* [Exercise instructions]:
Reproduce the data below, swapping "top-left" for "upper-left" and leaving everything else unchanged. Leave the pictures out of your copy.

── Data ──

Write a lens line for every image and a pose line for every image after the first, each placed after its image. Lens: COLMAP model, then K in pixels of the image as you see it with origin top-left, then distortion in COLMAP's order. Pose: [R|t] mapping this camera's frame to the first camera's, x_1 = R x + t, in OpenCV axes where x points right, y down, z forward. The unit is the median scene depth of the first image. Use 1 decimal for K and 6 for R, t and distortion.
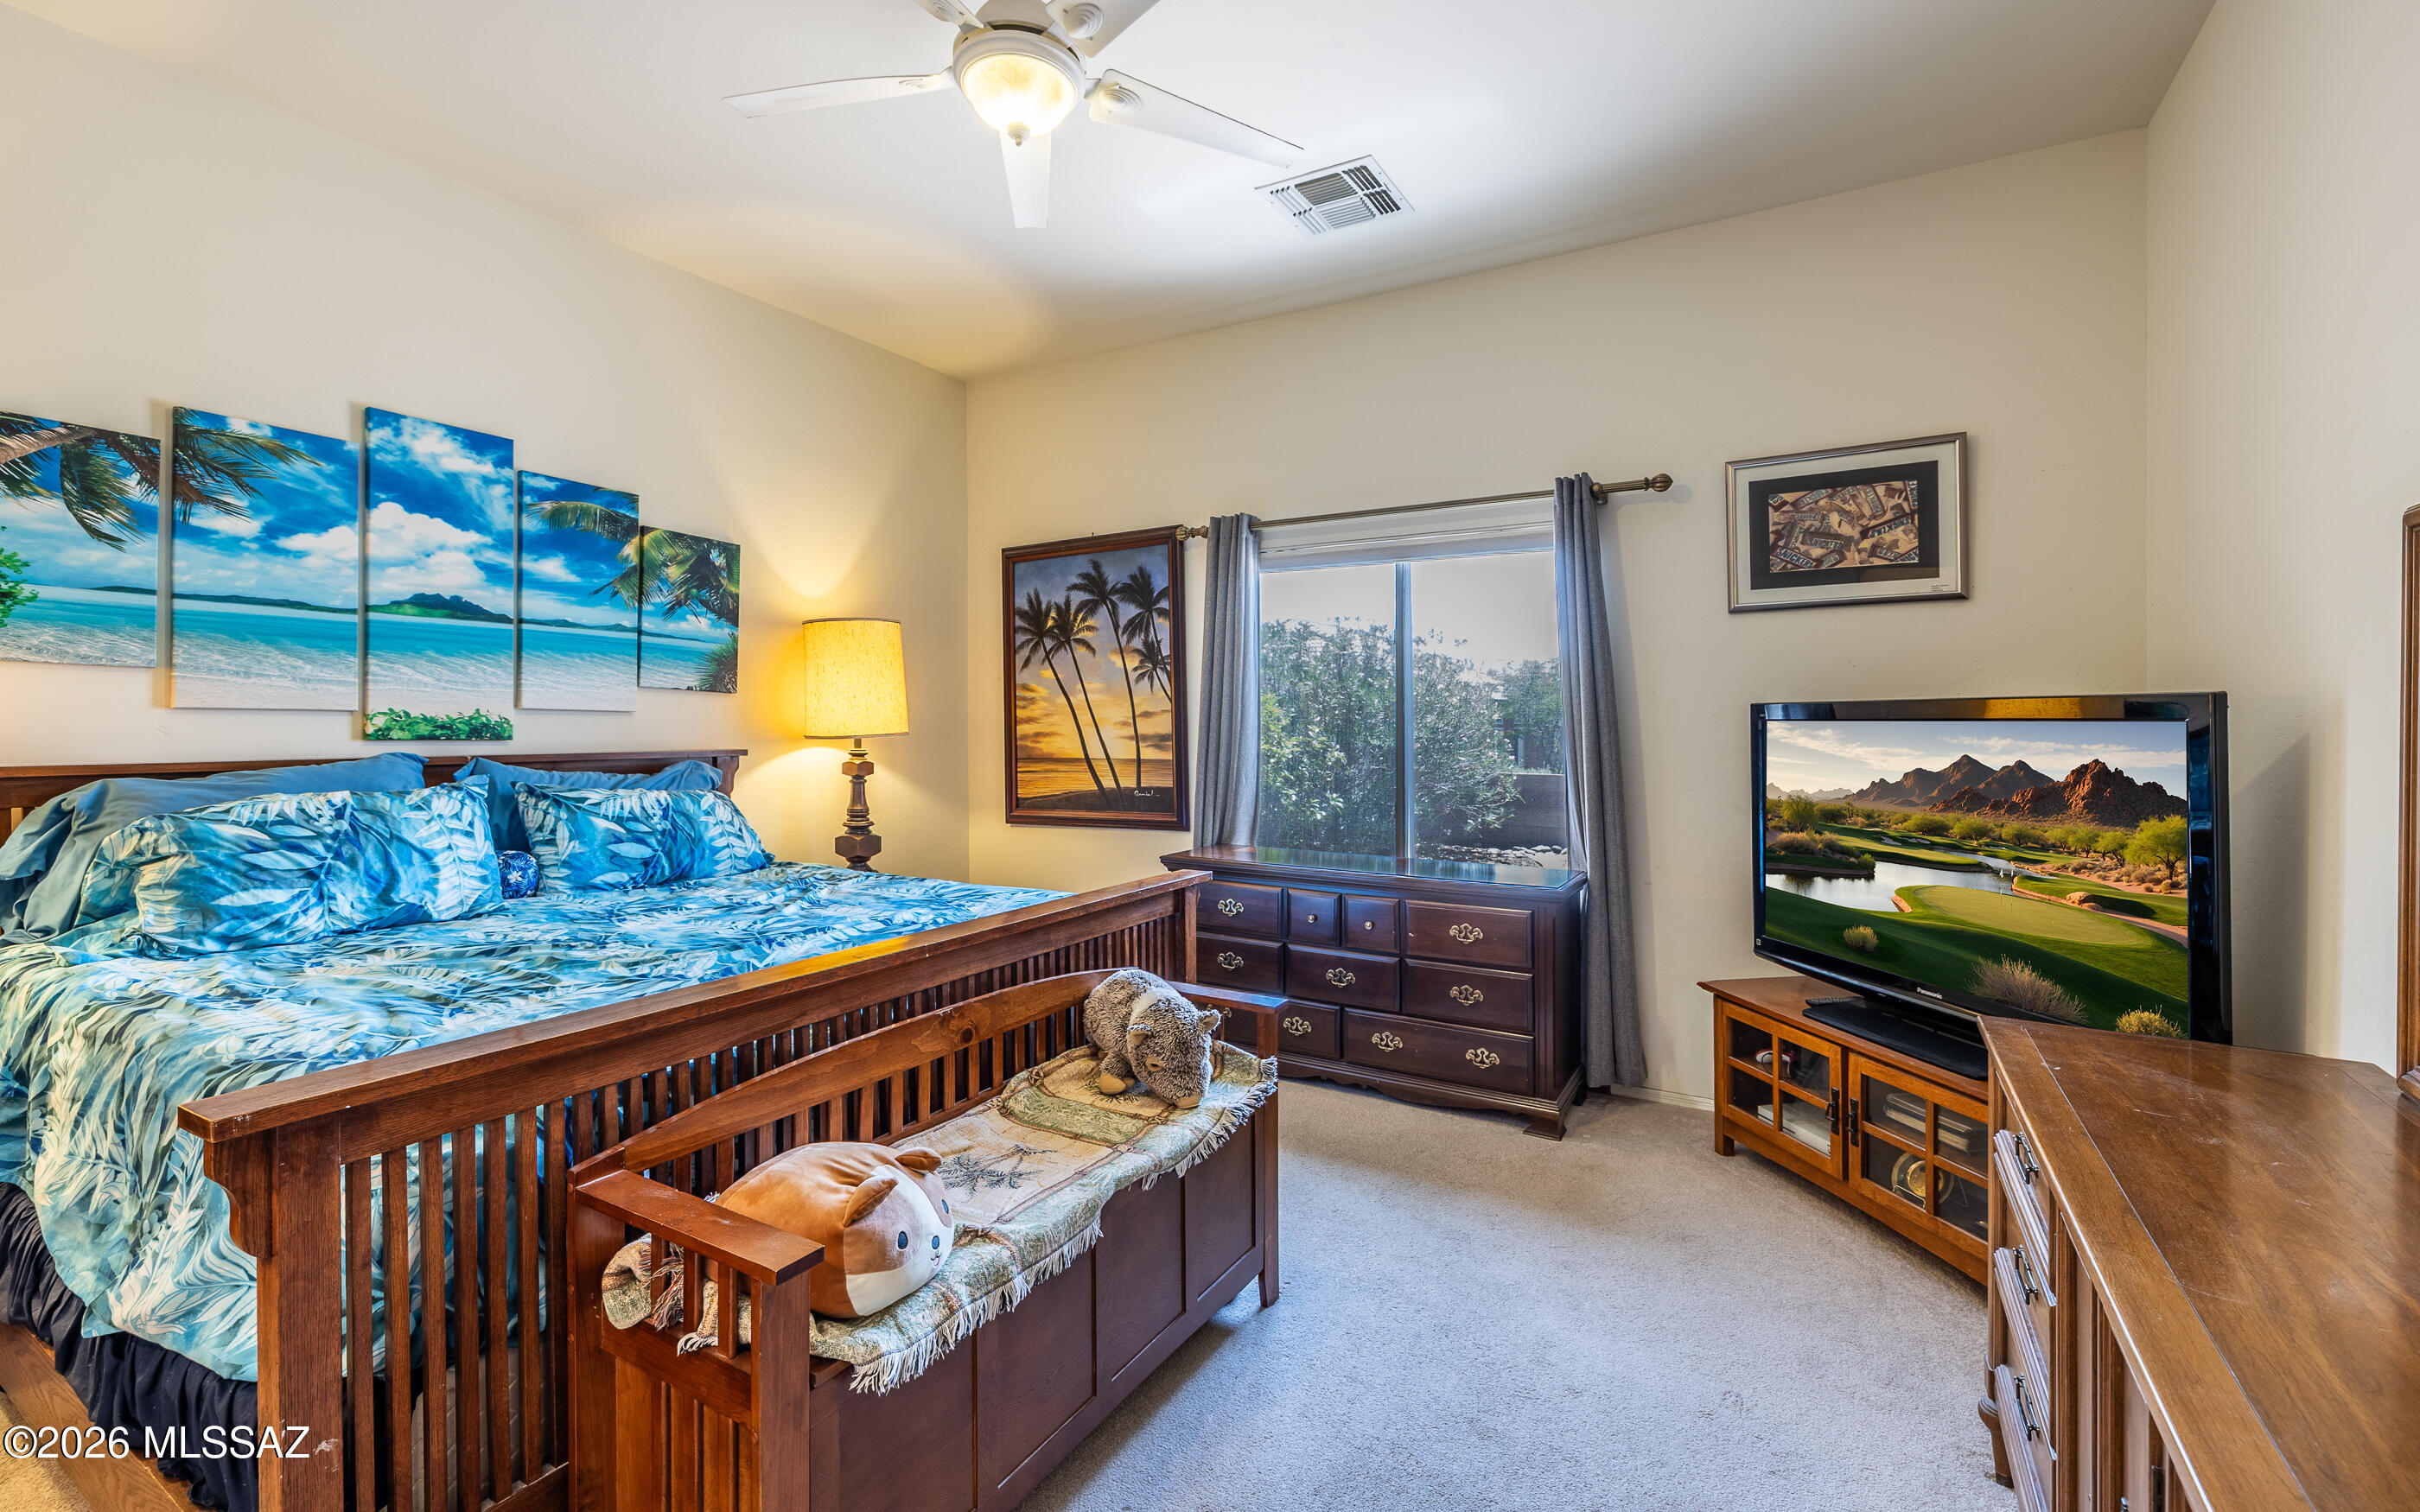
lens RADIAL K [[1032.3, 0, 1209.6], [0, 1032.3, 705.5], [0, 0, 1]] dist [0.000039, 0.000045]
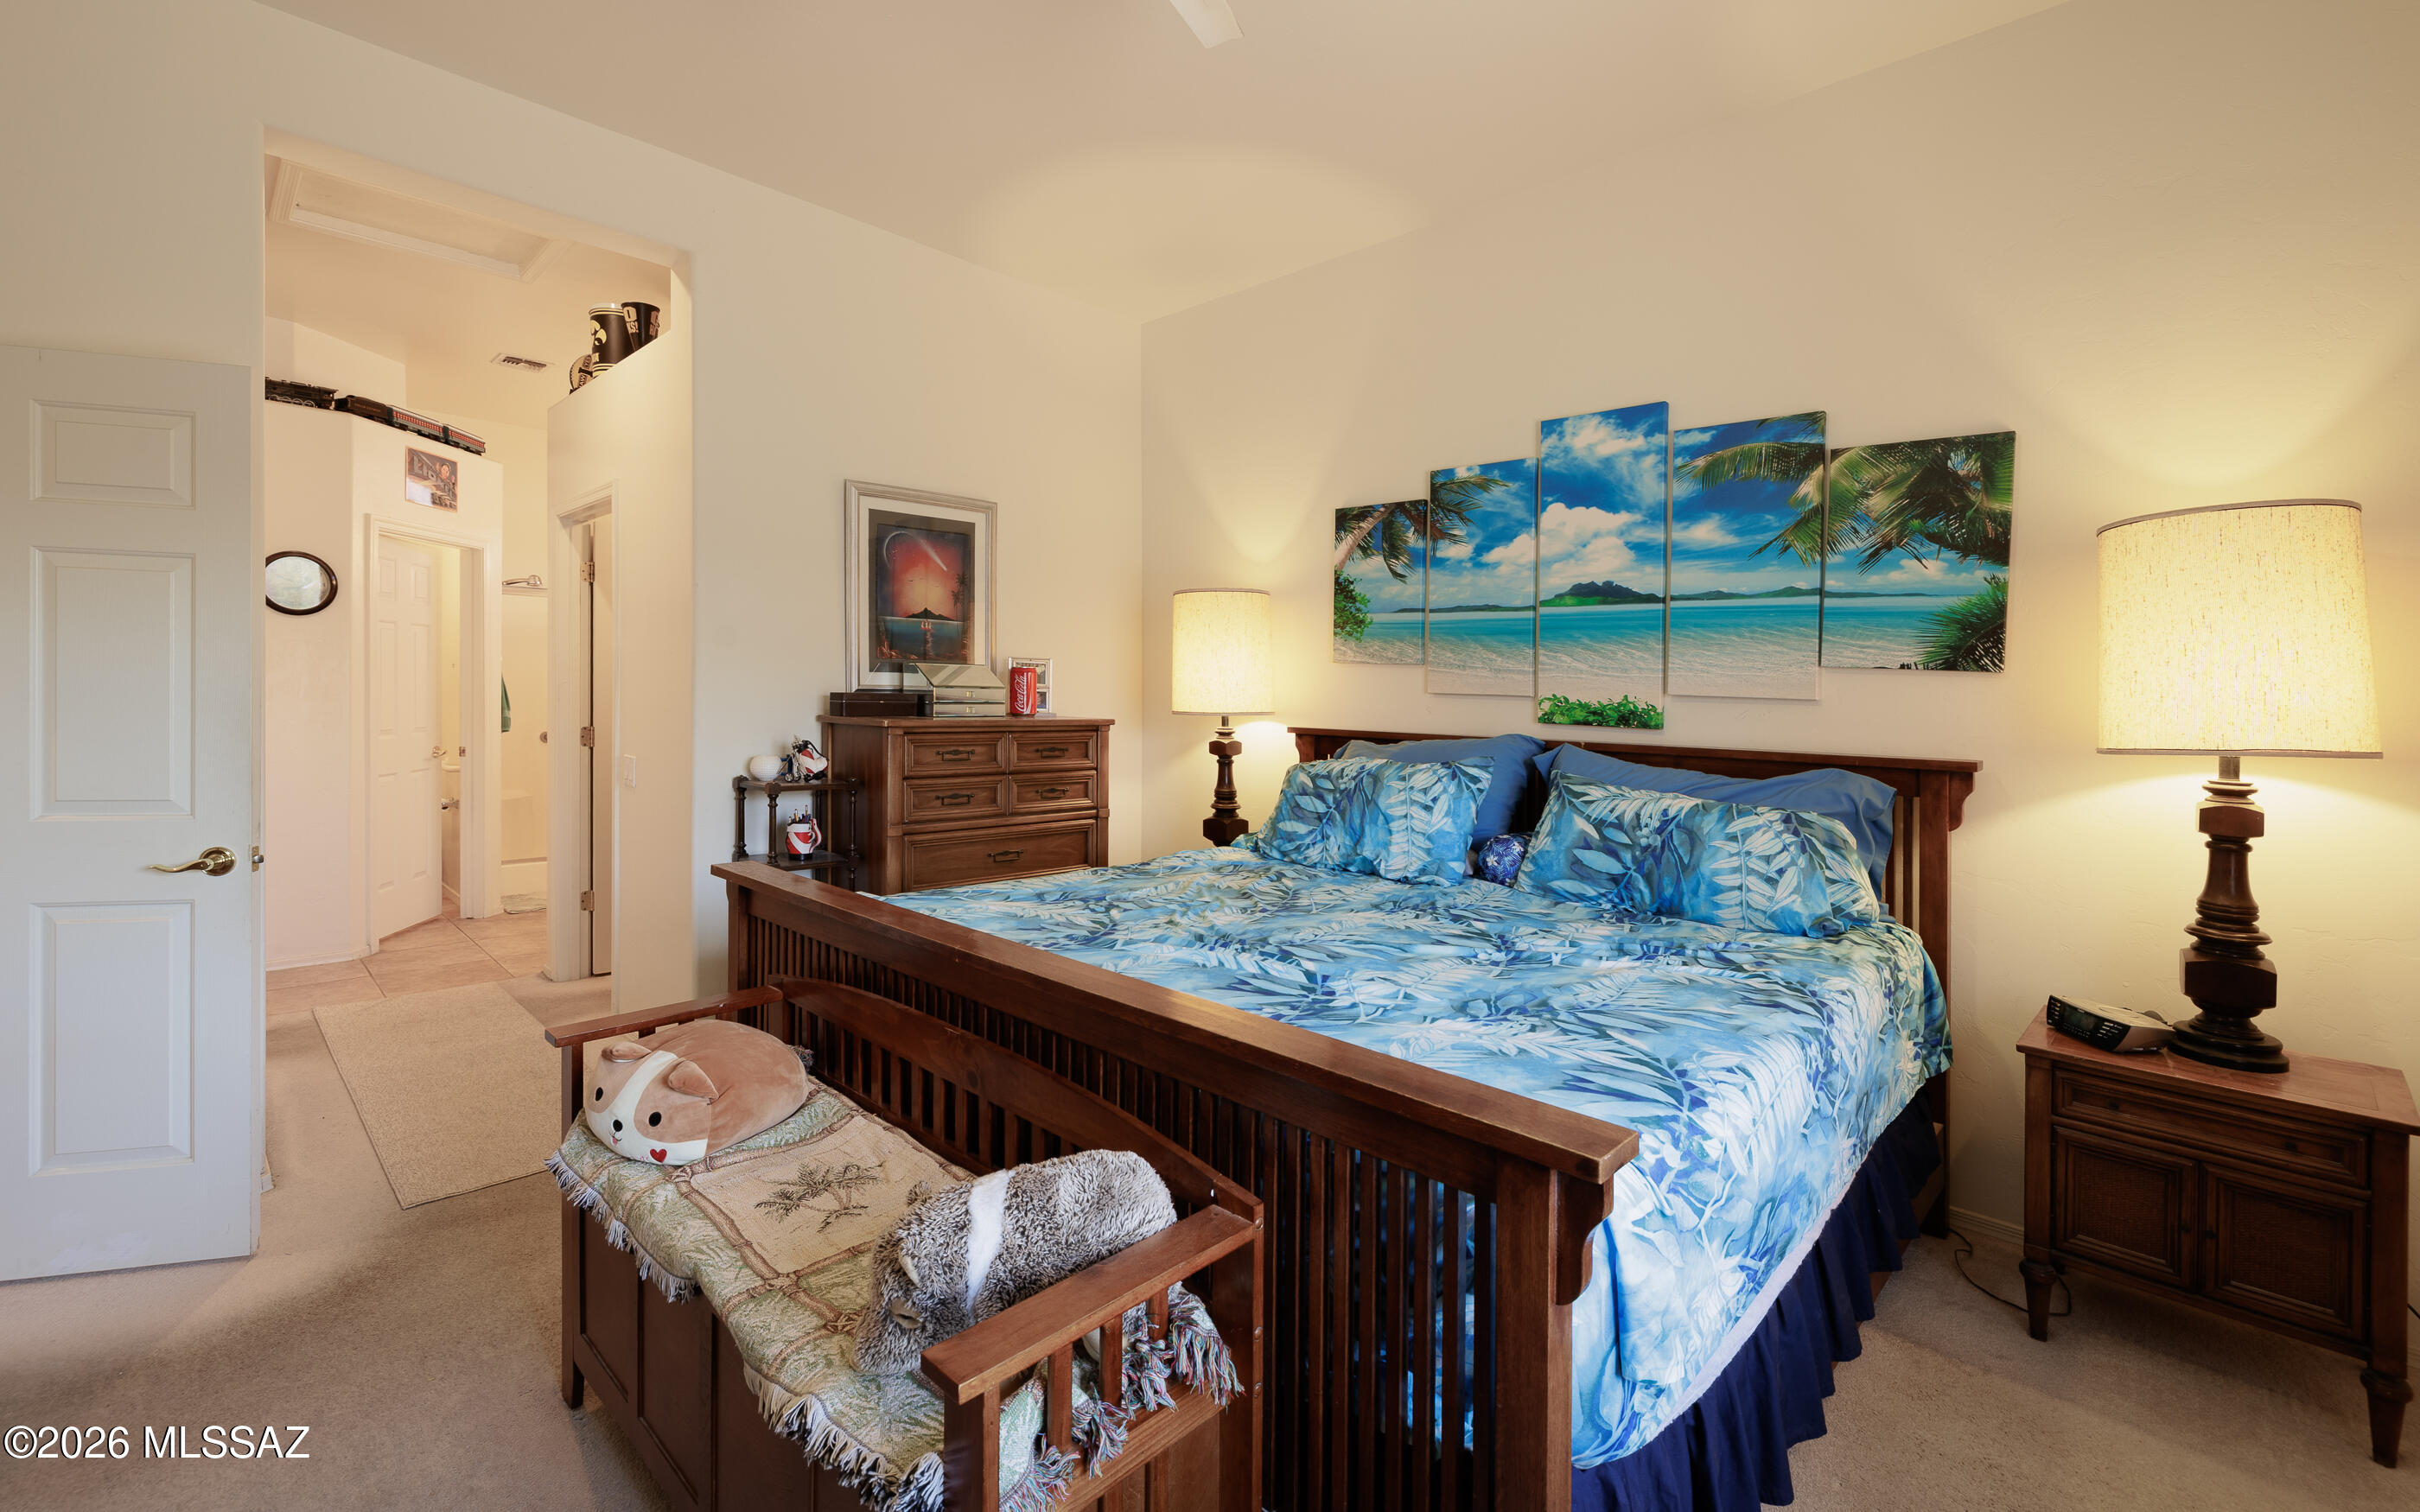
lens RADIAL K [[1032.3, 0, 1209.6], [0, 1032.3, 705.5], [0, 0, 1]] dist [0.000039, 0.000045]
pose [[-0.232964, 0.003000, -0.972481, 0.340647], [-0.009002, 0.999946, 0.005241, 0.012036], [0.972444, 0.009976, -0.232925, 0.905851]]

───

* [Written answer]:
Write a lens line for every image and a pose line for every image after the first, each placed after its image. Lens: COLMAP model, then K in pixels of the image as you see it with origin upper-left, then distortion in COLMAP's order. Pose: [R|t] mapping this camera's frame to the first camera's, x_1 = R x + t, in OpenCV axes where x points right, y down, z forward. The unit is the median scene depth of the first image. Use 1 decimal for K and 6 for R, t and distortion.
lens RADIAL K [[1032.3, 0, 1209.6], [0, 1032.3, 705.5], [0, 0, 1]] dist [0.000039, 0.000045]
lens RADIAL K [[1032.3, 0, 1209.6], [0, 1032.3, 705.5], [0, 0, 1]] dist [0.000039, 0.000045]
pose [[-0.232964, 0.003000, -0.972481, 0.340647], [-0.009002, 0.999946, 0.005241, 0.012036], [0.972444, 0.009976, -0.232925, 0.905851]]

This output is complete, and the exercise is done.